I'm going to start off with QuickBasic, but if necessary, I will switch to Assembly or C++.

Like I said before though, most schools with old computers still have functioning floppy drives.

And I'm trying to use a version of DOS so it can boot into the OS (kind of like Windows 3.1).

 
It's an application or a simulator because you can't code anything that's even close to an OS in QuickBasic. I presume that your goal is to sell your application on a bootable DOS floppy for convenience. Will you also make it available on a CD because newer PCs don't include a floppy.
 


It would be sold to schools with old computers, but I wanted it to be bootable, and I am assuming that Microsoft wouldn't like me including their command.com and msdos.sys on my floppy disk.

 


How would I make the boot.ini load my program in DOS?


 


oops...I actually meant CONFIG.SYS or autoexec.bat.
You put a call to your .exe or .bat in the autoexec.bat file.
This runs all by itself when the OS stars up. Your menuing system would then appear.

As said, though...there are a zillion of these, for free

 


Yeah, it's been so long I forgot which one...:pt1cable:
 


So that make me allowed to distribute just the autoexec.bat (and msdos.sys) so I can make my program bootable?
 


Your program doesn't need to be 'bootable'.
It is simply started up AFTER the actual OS starts up.

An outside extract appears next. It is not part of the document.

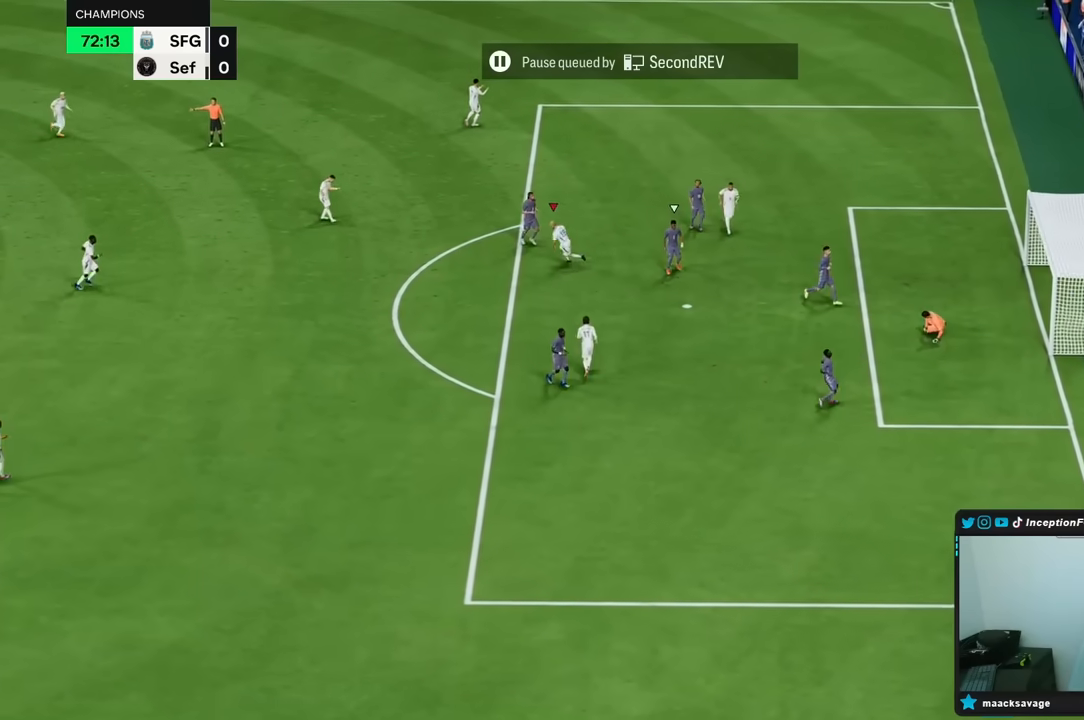
{"buttons": [], "left_stick": "center", "right_stick": "center", "events": []}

All transparent to the user.
The user never sees the standard 'DOS' command line. Just your menuing application.
 
Solution

You need all DOS files, not only msdos.sys. If they already have DOS, then add it as a menu option (you'll have to edit their menu or provide detailed instructions, but an issue is the large number of DOS menus) or provide your own autoexec.bat if your application is all they'll use.